Celluloid attempt to put life back into Bangalore lakes

Celluloid attempt to put life back into Bangalore lakes

 To call attention to the deteriorating condition of Bangalore’s lakes, a group of seven photographers have released a short documentary film called Bangalore Lake Diaries, which they hope will generate public momentum to save these water bodies before it is too late.

The right kind of picture may well speak a thousand words and it is this sort of visual impact that is sought by the documentarians.

The six-minute short film attempts to show the deplorable condition of 10 neglected lakes such as the Arakere Lake, Kaikondrahalli Lake, Halasuru Lake, Puttenahalli Lake, Dorekere Lake, Varthur Lake, Rajarajeshwari Nagar Lake, Somasandra Palya Lake, Uttarahalli Lake and Agara Lake.

The film was inspired by multiple photo shoots across Bangalore, which led the group to capture the damage in film. One of the photographers, Perumal Venkatesan, explained that they created the documentary after realising that Bangalore is in danger of losing all of its above-ground sources of water.

282 lakes

“In 1960, the City had 282 lakes. Today, that number has reduced to 34,” he said.
“Over 30 citizen groups across the City are working actively to rejuvenate lakes and we felt the need to undertake an initiative to do something creative which is informative as well as interesting. The photo walk we had participated in on World Water Day (March 22) further compelled us to save the water bodies.”

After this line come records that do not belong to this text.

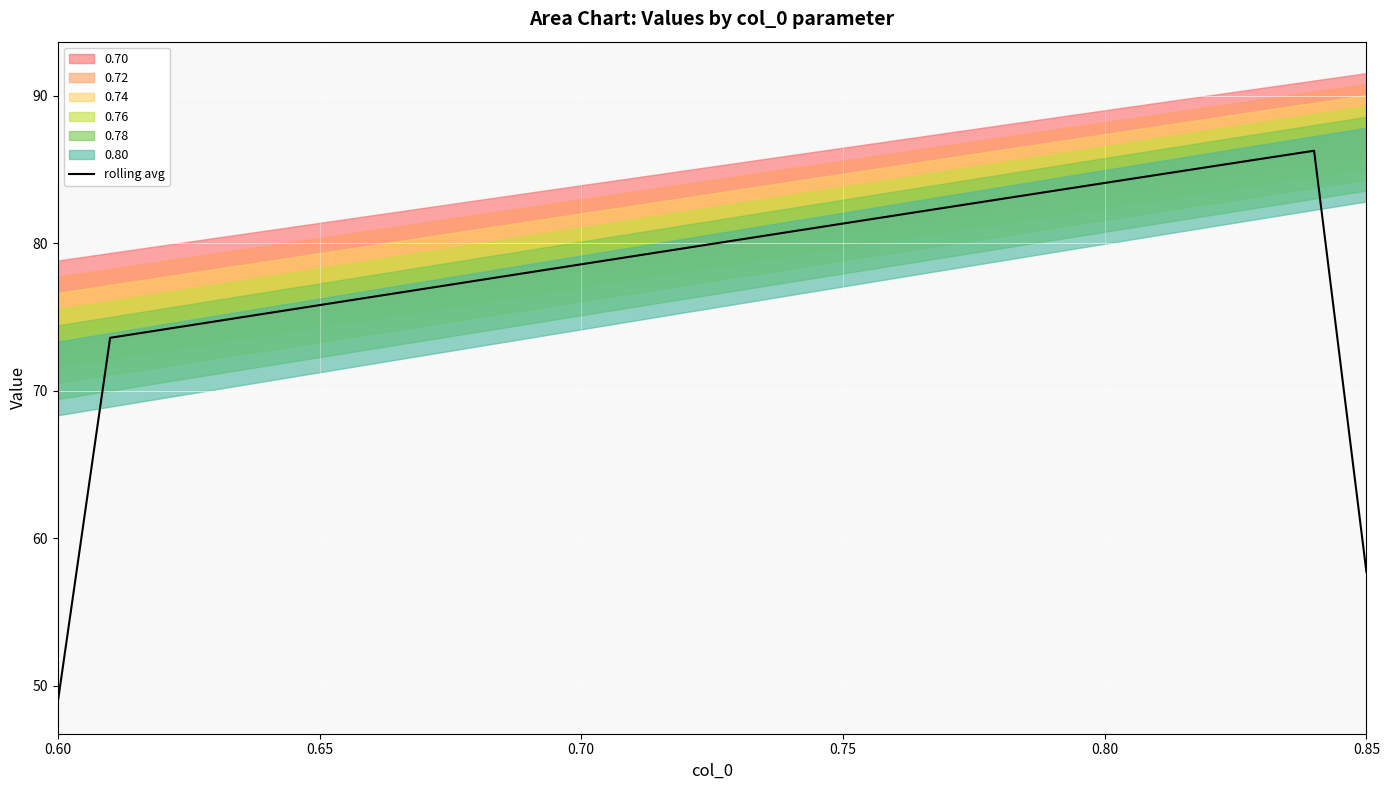

True or false: the data has more than 0 interior local peaks.

True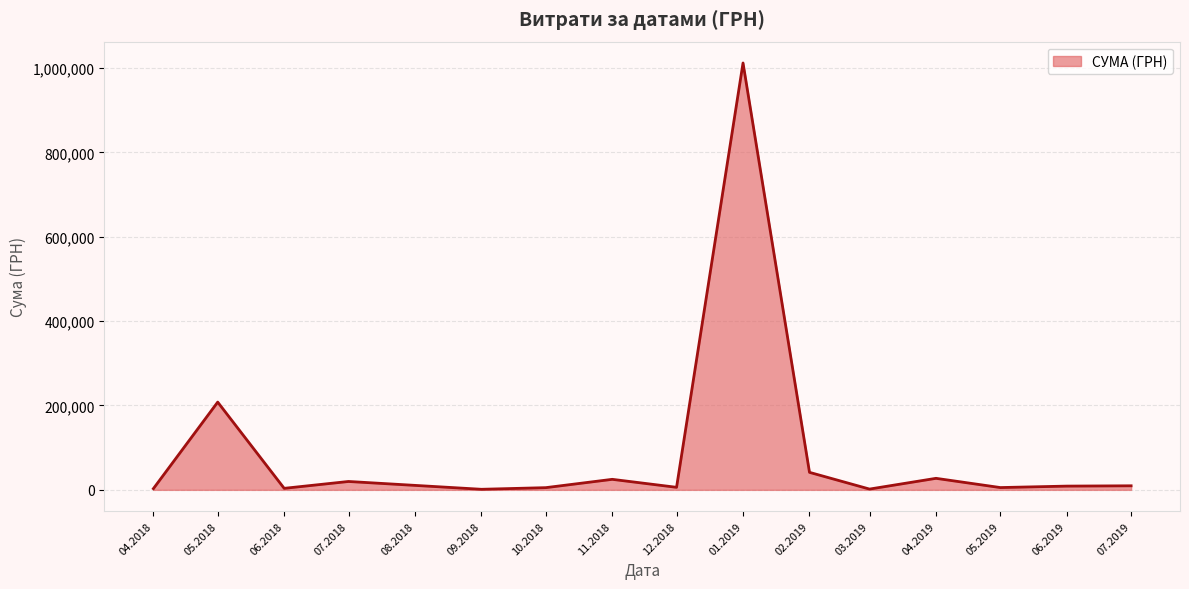

What is the difference between the maximum and minimum values?

1010594.6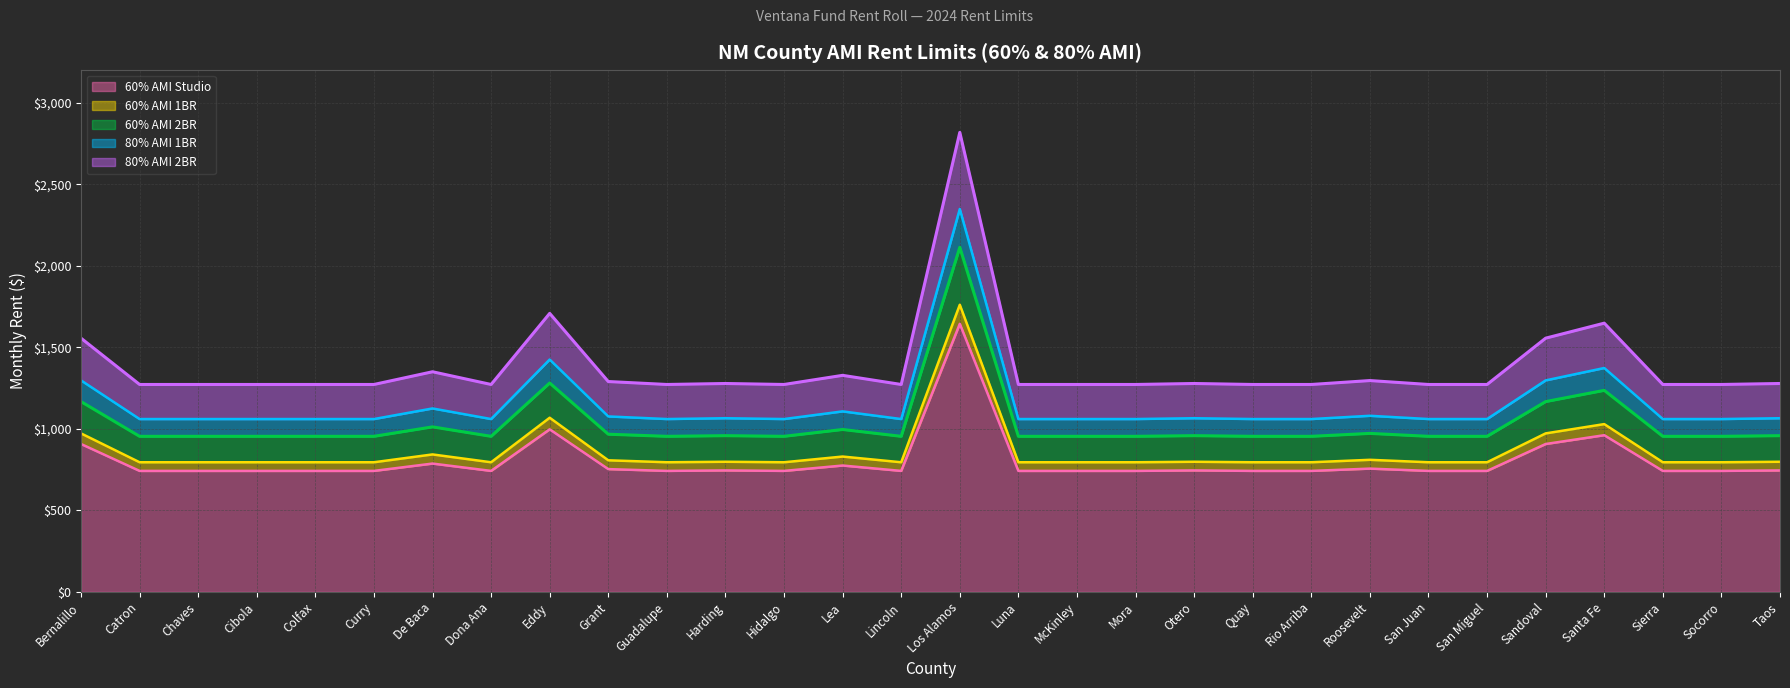

What is the sum of all rent_60_2br values?

30957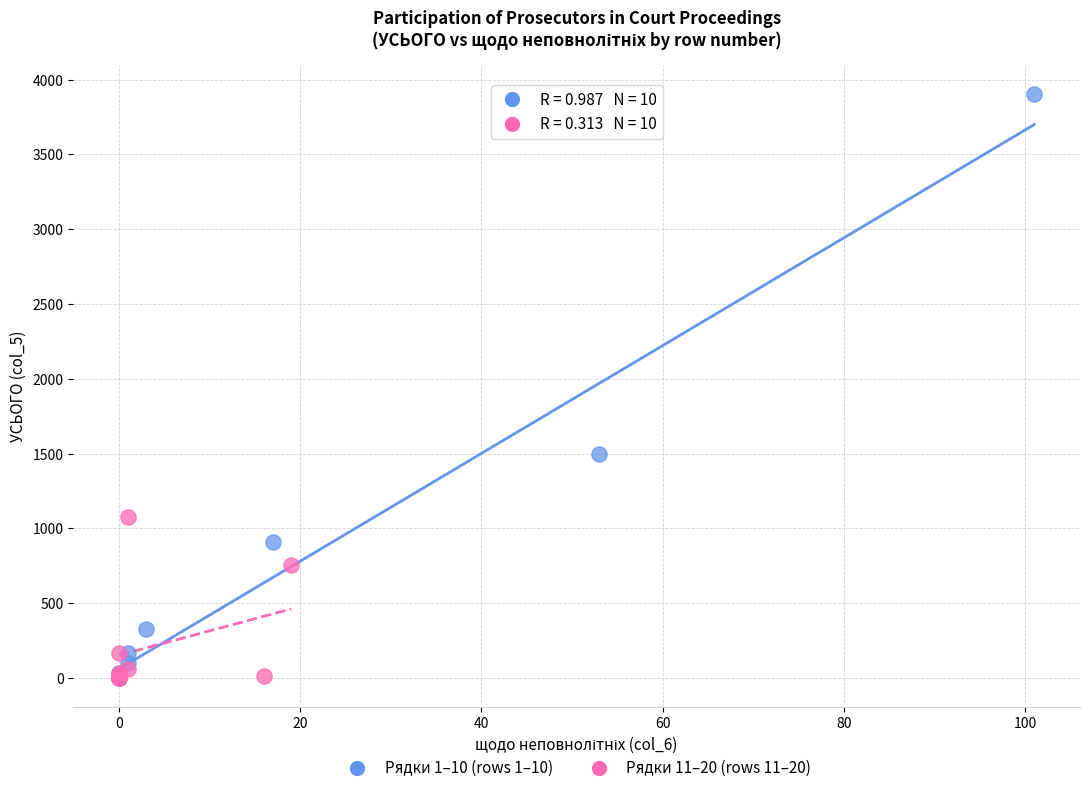

Which series has the widest spread of Y values?

Рядки 1–10 (rows 1–10)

All principal filming and post-production for the documentary were completed in two weeks. In addition to showing the damage done to the lakes, the documentary also contains inputs from Bruhat Bangalore Mahangara Palike (BBMP) officials, lake conservation activists and citizen groups.

The documentary uses footage largely filmed by two photographers, Perumal Venkatesan and Selvaprakash L, with support from Aarti Mohan and Rathish Balakrishnan. The remaining members of the group contributed photographs of lakes.

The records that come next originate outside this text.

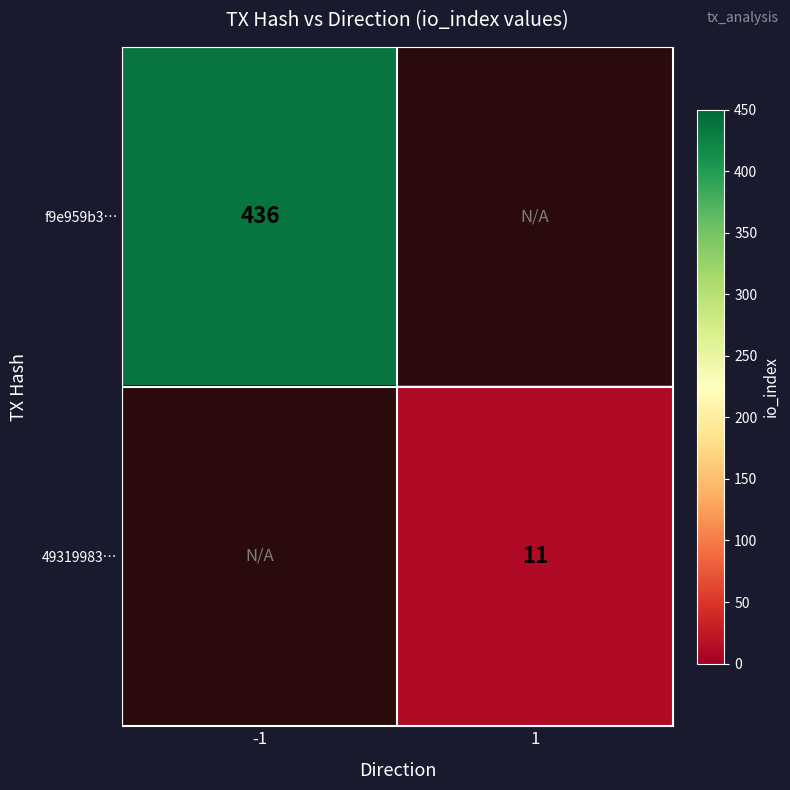

Is it true that f9e959b3… equals 294 at -1?

False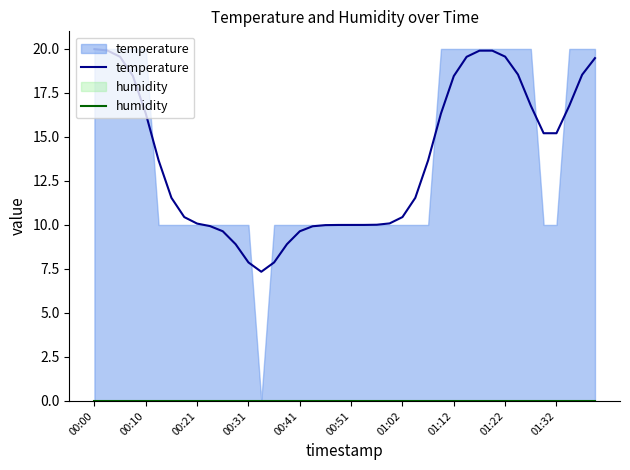

What are all the series names shown in the legend?

temperature, humidity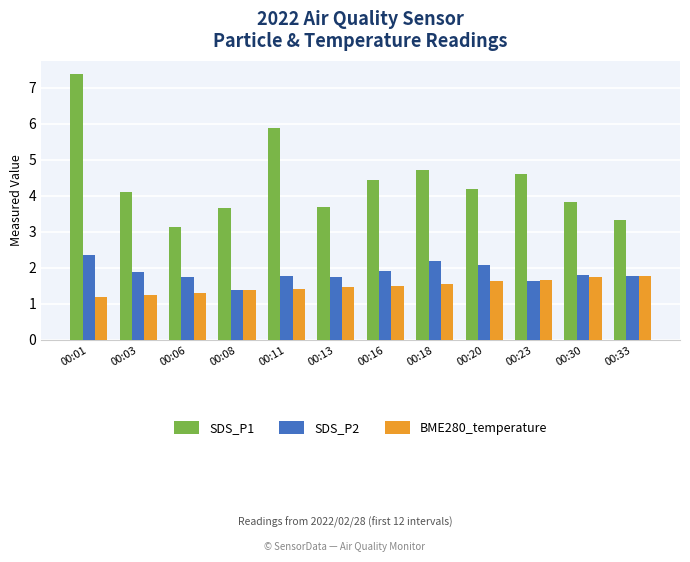

Where is BME280_temperature nearest to the value 1?

00:01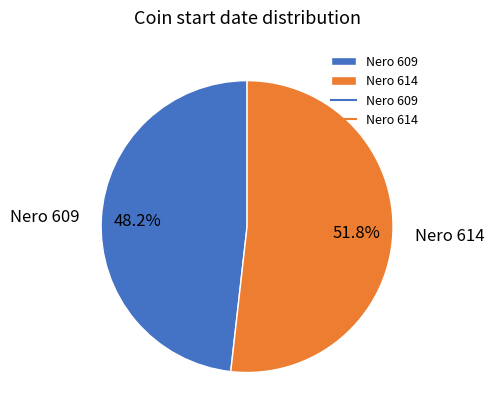

Which has a higher value, Nero 609 or Nero 614?

Nero 614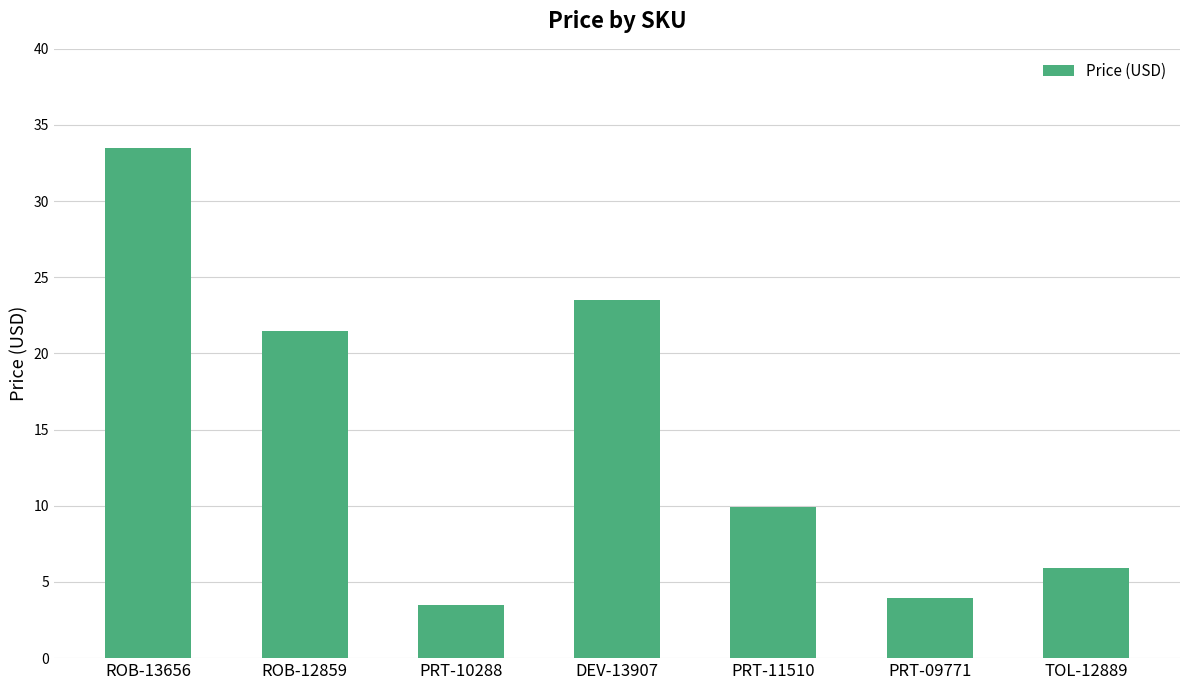

Between ROB-12859 and PRT-11510, which is larger?

ROB-12859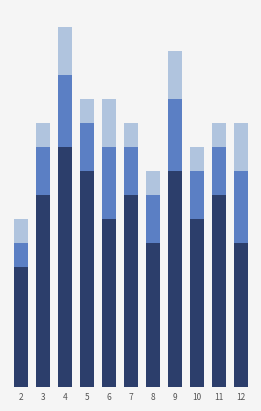

At which category is the sum across all series the highest?

4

“Kaikondrahalli Lake was one of the few lakes that has managed to remain  a lake,” explained Selvaprakash.

“On the other hand, Somasundarapalya Lake in HSR Layout is the latest in the list of vanishing lakes, and has turned very dirty. It is unfortunate that the Garden City, which was known for its lakes, is losing its pride. It was an eye-opening experience to be a part of this documentary.”

The documentary was first screened on April 26 at Thalam, an art-based camp at Domlur Layout.

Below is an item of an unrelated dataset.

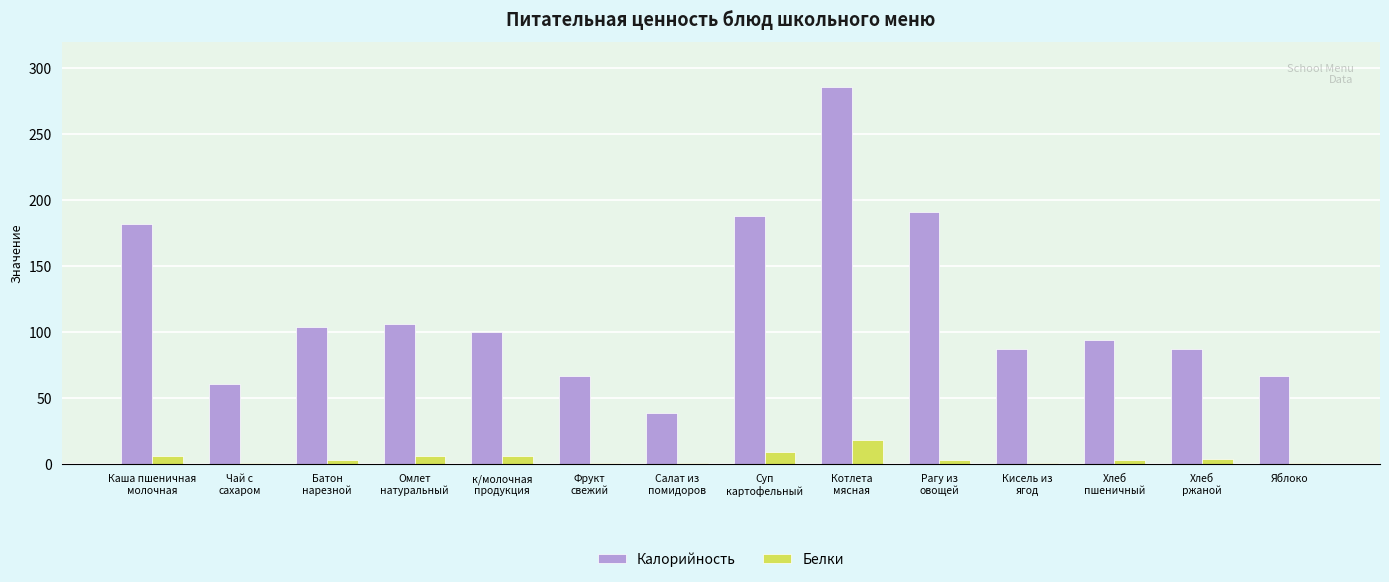

At which category does the chart reach its peak across all series?

Котлета
мясная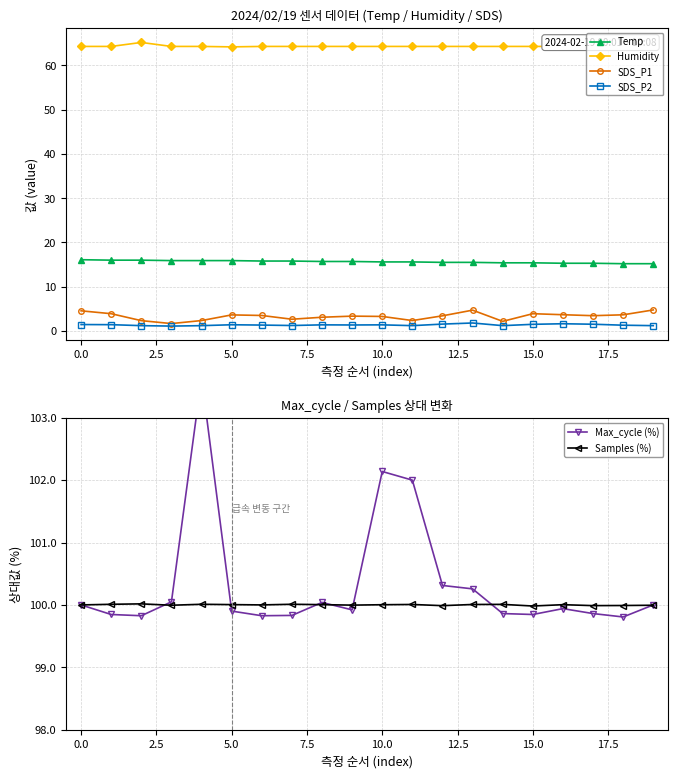

What are all the series names shown in the legend?

Temp, Humidity, SDS_P1, SDS_P2, Max_cycle (%), Samples (%)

“The documentary will be soon uploaded on Youtube with a Creative Commons Licence so that anyone can use it for a similar cause,” the photographers added.

They said that it is their intention to show the film to the Lake Development Authority, the Forest Department and the Bangalore Development Authority in the near future. “We will also urge them to take steps to restore the lakes,” Venkatesan said. “We are also chalking out steps to produce a series of documentaries on each lake of the City in the next couple of months.”